Set out the listing below as a Markdown table with the columns Row and Text, giving each nonblank line a row number, and omit blank lines and picture markers from the answer.

++++ GIVEN RECORDS

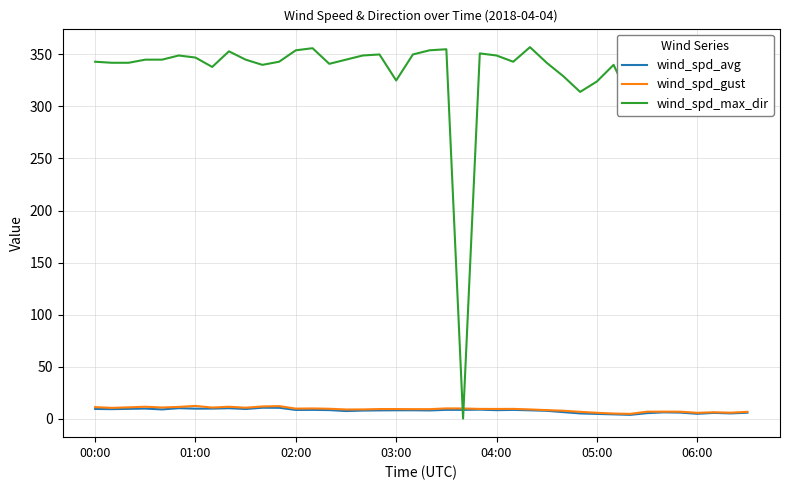

Which series has the largest total across all categories?

wind_spd_max_dir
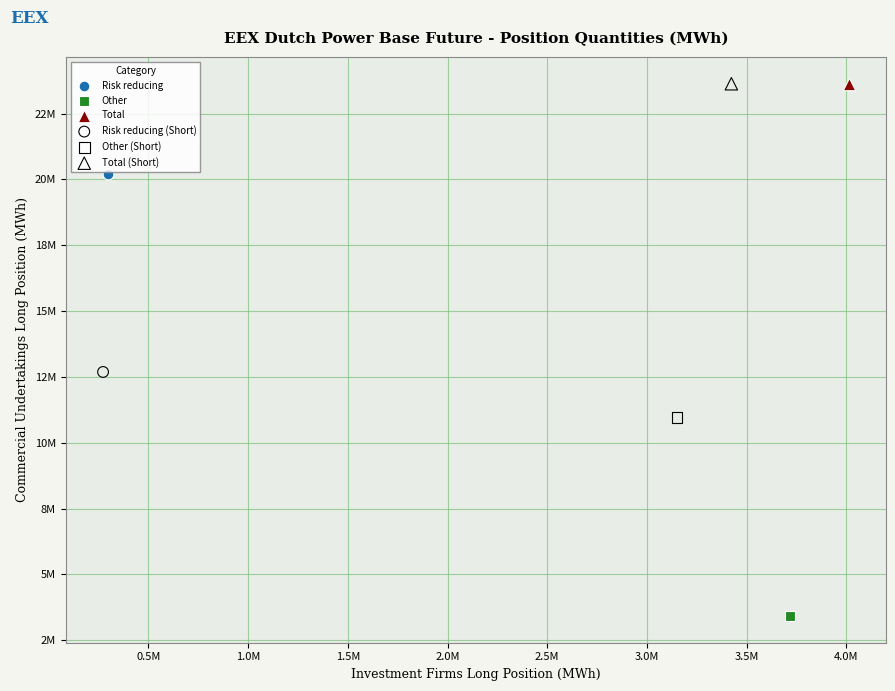

What are all the series names shown in the legend?

Risk reducing, Other, Total, Risk reducing (Short), Other (Short), Total (Short)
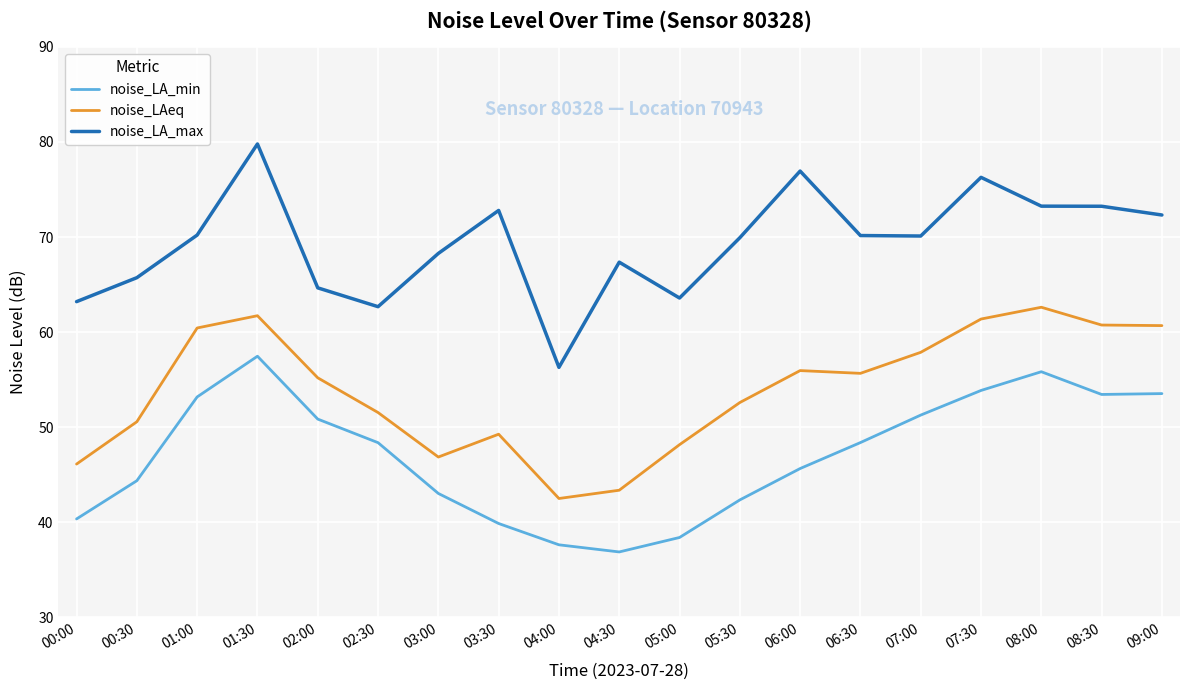

List the series in order of their peak value, highest first.

noise_LA_max, noise_LAeq, noise_LA_min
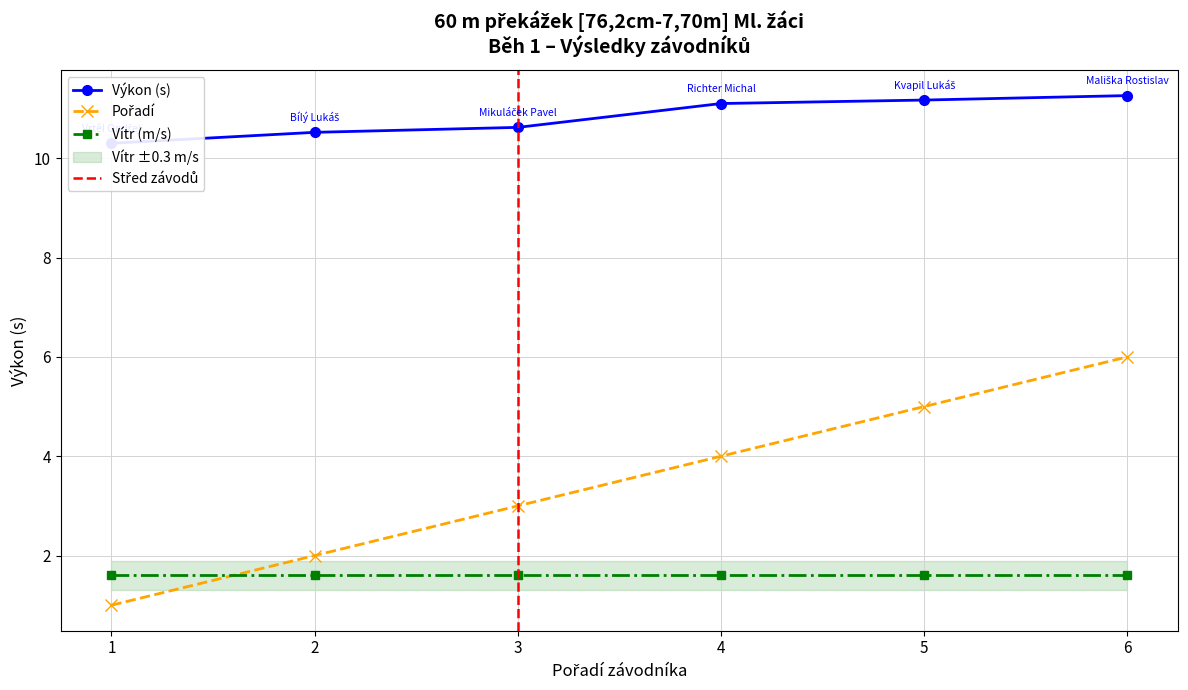

True or false: Pořadí and Výkon cross at least once.

False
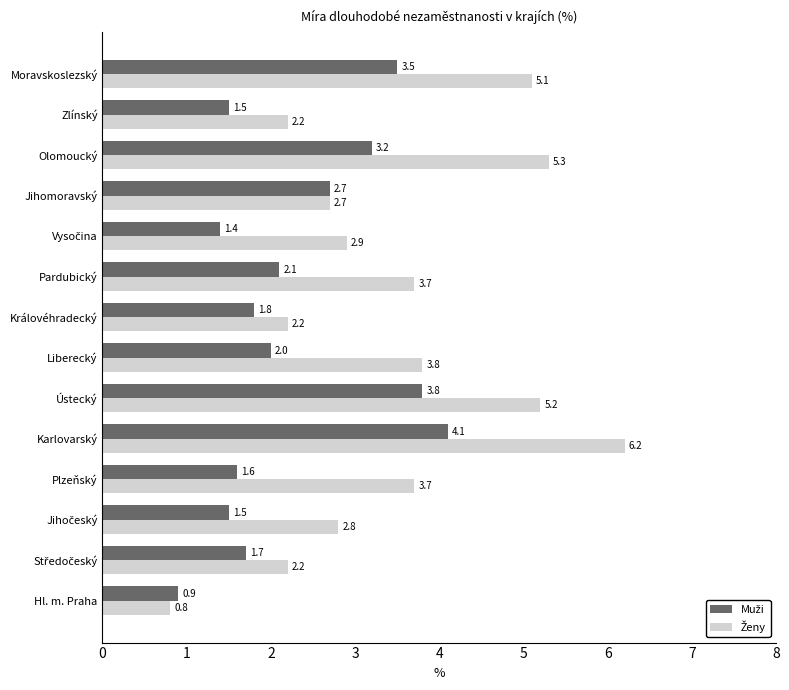

What is the spread (max minus min) of values at Pardubický?

1.6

++++++++

ANSWER TO THIS TASK =
| Row | Text |
|---|---|
| 1 | Which series has the largest total across all categories? |
| 2 | wind_spd_max_dir |
| 3 | What are all the series names shown in the legend? |
| 4 | Risk reducing, Other, Total, Risk reducing (Short), Other (Short), Total (Short) |
| 5 | List the series in order of their peak value, highest first. |
| 6 | noise_LA_max, noise_LAeq, noise_LA_min |
| 7 | True or false: Pořadí and Výkon cross at least once. |
| 8 | False |
| 9 | What is the spread (max minus min) of values at Pardubický? |
| 10 | 1.6 |